[Extracted page text data]
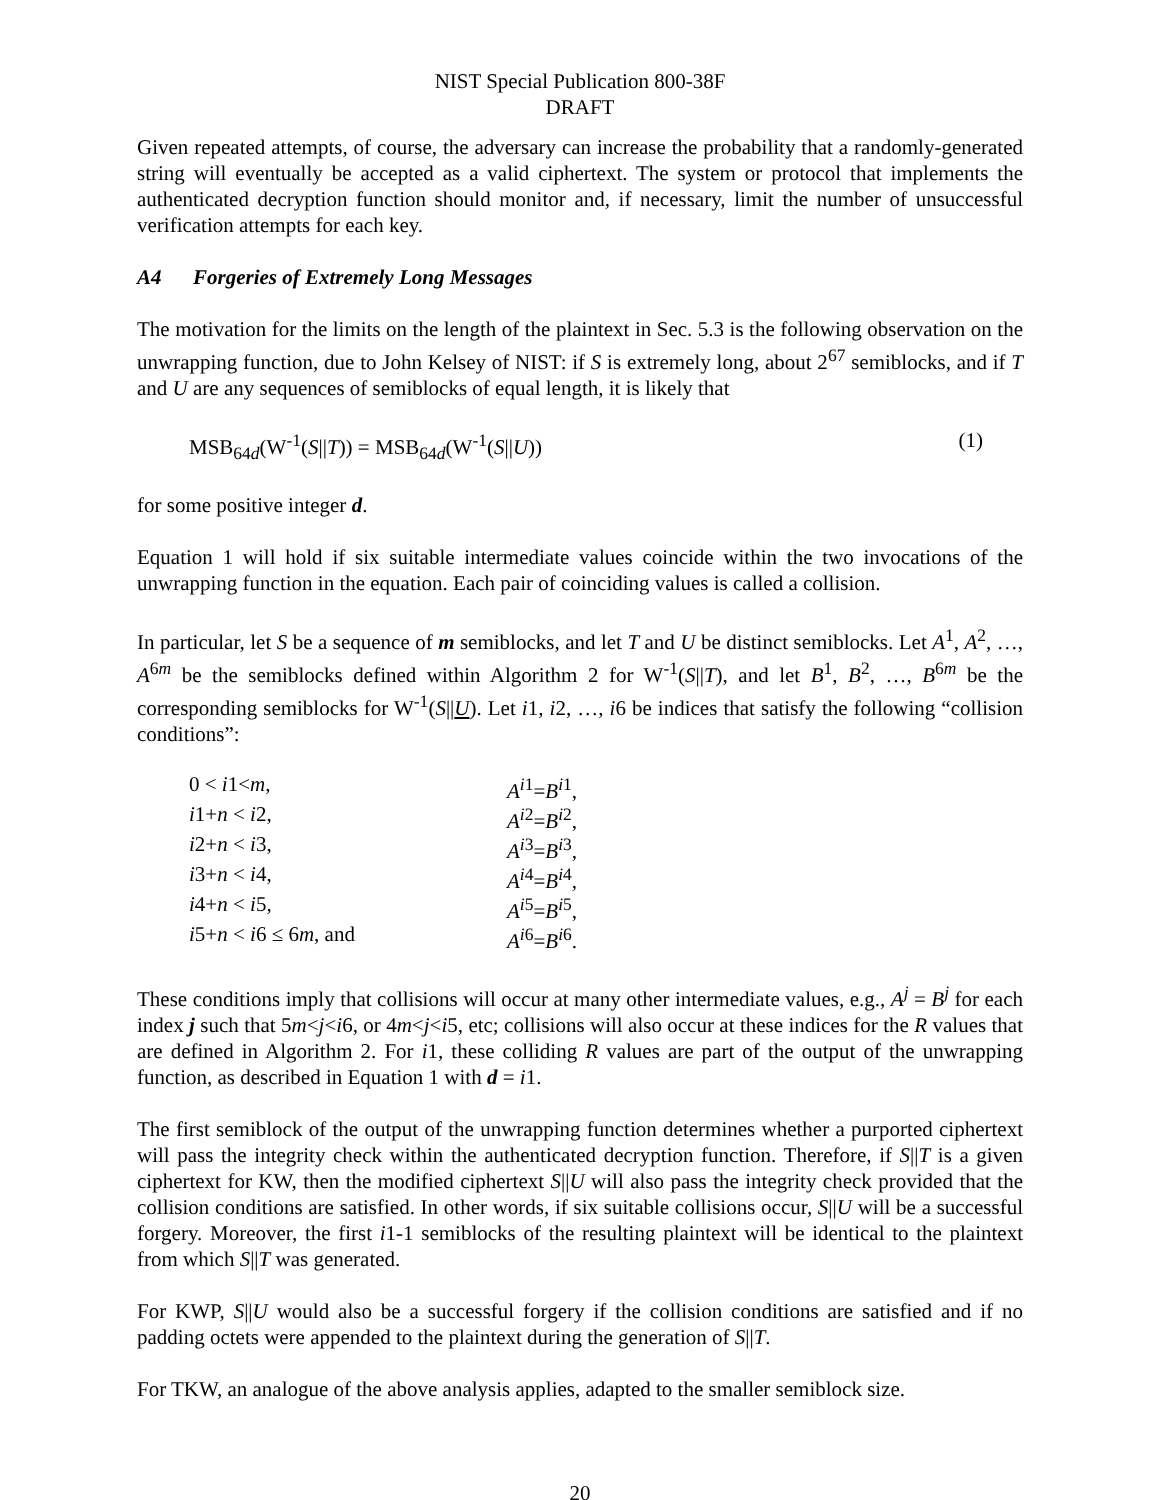NIST Special Publication 800-38F
DRAFT
Given repeated attempts, of course, the adversary can increase the probability that a randomly-generated string will eventually be accepted as a valid ciphertext. The system or protocol that implements the authenticated decryption function should monitor and, if necessary, limit the number of unsuccessful verification attempts for each key.
A4 Forgeries of Extremely Long Messages
The motivation for the limits on the length of the plaintext in Sec. 5.3 is the following observation on the unwrapping function, due to John Kelsey of NIST: if S is extremely long, about 2<sup>67</sup> semiblocks, and if T and U are any sequences of semiblocks of equal length, it is likely that
MSB<sub>64d</sub>(W<sup>-1</sup>(S||T)) = MSB<sub>64d</sub>(W<sup>-1</sup>(S||U)) (1)
for some positive integer d.
Equation 1 will hold if six suitable intermediate values coincide within the two invocations of the unwrapping function in the equation. Each pair of coinciding values is called a collision.
In particular, let S be a sequence of m semiblocks, and let T and U be distinct semiblocks. Let A<sup>1</sup>, A<sup>2</sup>, …, A<sup>6m</sup> be the semiblocks defined within Algorithm 2 for W<sup>-1</sup>(S||T), and let B<sup>1</sup>, B<sup>2</sup>, …, B<sup>6m</sup> be the corresponding semiblocks for W<sup>-1</sup>(S||U). Let i1, i2, …, i6 be indices that satisfy the following “collision conditions”:
0 < i1<m, A<sup>i</sup><sup>1</sup>=B<sup>i</sup><sup>1</sup>, i1+n < i2, A<sup>i</sup><sup>2</sup>=B<sup>i</sup><sup>2</sup>, i2+n < i3, A<sup>i</sup><sup>3</sup>=B<sup>i</sup><sup>3</sup>, i3+n < i4, A<sup>i</sup><sup>4</sup>=B<sup>i</sup><sup>4</sup>, i4+n < i5, A<sup>i</sup><sup>5</sup>=B<sup>i</sup><sup>5</sup>, i5+n < i6 ≤ 6m, and A<sup>i</sup><sup>6</sup>=B<sup>i</sup><sup>6</sup>.
These conditions imply that collisions will occur at many other intermediate values, e.g., A<sup>j</sup> = B<sup>j</sup> for each index j such that 5m<j<i6, or 4m<j<i5, etc; collisions will also occur at these indices for the R values that are defined in Algorithm 2. For i1, these colliding R values are part of the output of the unwrapping function, as described in Equation 1 with d = i1.
The first semiblock of the output of the unwrapping function determines whether a purported ciphertext will pass the integrity check within the authenticated decryption function. Therefore, if S||T is a given ciphertext for KW, then the modified ciphertext S||U will also pass the integrity check provided that the collision conditions are satisfied. In other words, if six suitable collisions occur, S||U will be a successful forgery. Moreover, the first i1-1 semiblocks of the resulting plaintext will be identical to the plaintext from which S||T was generated.
For KWP, S||U would also be a successful forgery if the collision conditions are satisfied and if no padding octets were appended to the plaintext during the generation of S||T.
For TKW, an analogue of the above analysis applies, adapted to the smaller semiblock size.
20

-- Work task --
All that is wanted is each line, word for word, from the first line of the data to the one holding "In particular, let", with the pictures left out.

-- Solved exercise --
NIST Special Publication 800-38F
DRAFT
Given repeated attempts, of course, the adversary can increase the probability that a randomly-generated string will eventually be accepted as a valid ciphertext. The system or protocol that implements the authenticated decryption function should monitor and, if necessary, limit the number of unsuccessful verification attempts for each key.
A4 Forgeries of Extremely Long Messages
The motivation for the limits on the length of the plaintext in Sec. 5.3 is the following observation on the unwrapping function, due to John Kelsey of NIST: if S is extremely long, about 2<sup>67</sup> semiblocks, and if T and U are any sequences of semiblocks of equal length, it is likely that
MSB<sub>64d</sub>(W<sup>-1</sup>(S||T)) = MSB<sub>64d</sub>(W<sup>-1</sup>(S||U)) (1)
for some positive integer d.
Equation 1 will hold if six suitable intermediate values coincide within the two invocations of the unwrapping function in the equation. Each pair of coinciding values is called a collision.
In particular, let S be a sequence of m semiblocks, and let T and U be distinct semiblocks. Let A<sup>1</sup>, A<sup>2</sup>, …, A<sup>6m</sup> be the semiblocks defined within Algorithm 2 for W<sup>-1</sup>(S||T), and let B<sup>1</sup>, B<sup>2</sup>, …, B<sup>6m</sup> be the corresponding semiblocks for W<sup>-1</sup>(S||U). Let i1, i2, …, i6 be indices that satisfy the following “collision conditions”:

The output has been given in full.